Some visits end when the train departs or the plane takes off.

The best ones never really leave. They become another season we carry with us, blooming quietly whenever we remember them.

Naeme Farm

I had the joy of spending a day at Naeme Farm, where time seemed to move with the rhythm of the land.

We planted rice, learned about herbs and the quiet wisdom of agriculture, shared a meal grown from the very soil beneath our feet, and ended the day creating a tea blend called ホドホド alongside Naeme's wonderful herb specialists.

What stayed with me most wasn't only what we did, but how we did it—slowly, with care, surrounded by kind people, fresh air, children's laughter, and a deep respect for the earth.

I left with a gentle reminder that a meaningful life is often found in the simplest moments: tending the soil, sharing food, listening well, and living in harmony with nature.

Thank you, Naeme Farm, for opening your hearts and reminding me of the beauty of slowing down.

Aso

Sometimes we spend years searching for something we don't yet have words for.

My wife and I had been looking for a place where our souls could settle—a place that asked nothing of us except that we be present.

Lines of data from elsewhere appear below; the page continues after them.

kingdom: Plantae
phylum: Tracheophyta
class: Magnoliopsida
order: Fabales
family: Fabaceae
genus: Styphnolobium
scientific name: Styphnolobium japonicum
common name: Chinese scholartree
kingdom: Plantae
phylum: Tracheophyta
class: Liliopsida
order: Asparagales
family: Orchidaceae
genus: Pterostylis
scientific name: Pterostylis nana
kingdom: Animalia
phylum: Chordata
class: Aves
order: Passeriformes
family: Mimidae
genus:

We didn't know exactly what we were searching for, only that we would recognize it when we found it.

That place became Aso.

It was our dear friend Shingo-san who first brought us there. Though he now lives in Tokyo, Aso had long been a home to him, and through his eyes we were introduced to a way of life rooted in patience, simplicity, and deep respect for the land. In many ways, he wasn't just taking us somewhere new—he was inviting us into a place that had already shaped his own heart.

There we met Hiro-san and his family.

From the moment we arrived, there was no need to perform or explain ourselves. We were welcomed with a generosity that felt effortless, as if we had been expected all along. Time slowed. The days became measured not by schedules but by the changing light, shared meals, quiet conversations, the sound of the wind through the fields, and the presence of Mount Aso watching over everything.

Coming from Tokyo, where life moves with such relentless momentum, Aso reminded us of another rhythm—one that had always existed beneath the noise. It became a place where we could hear ourselves again.

The songs that would become Hajimari were not written only in rooms with instruments. They were written in long walks, in silence, in the kindness of strangers who became family, in mornings that began with birdsong, and in evenings filled with gratitude. They were written in the feeling of finally arriving somewhere our hearts had already known.

I often think that we went to Aso looking for a place to rest, only to discover that peace had been waiting for us there all along—in the landscape, in Hiro-san and his family, and in the friendships that led us there.

No matter where life takes us, Aso will always feel like home. It is a place that quietly changed the course of our lives, and a part of its spirit continues to live within every note of Hajimari.

Hands of Clay

Clay has a way of teaching patience. It yields only to gentle hands, asking you to slow down and pay attention. Sitting beside my wife, shaping something from the earth, I realized that love asks for much of the same.

We spent the day turning earth into something that could be held. The pieces weren't perfect, but neither was the process, and somehow that made them even more beautiful.

They became little reminders that the best things in life are shaped slowly, together.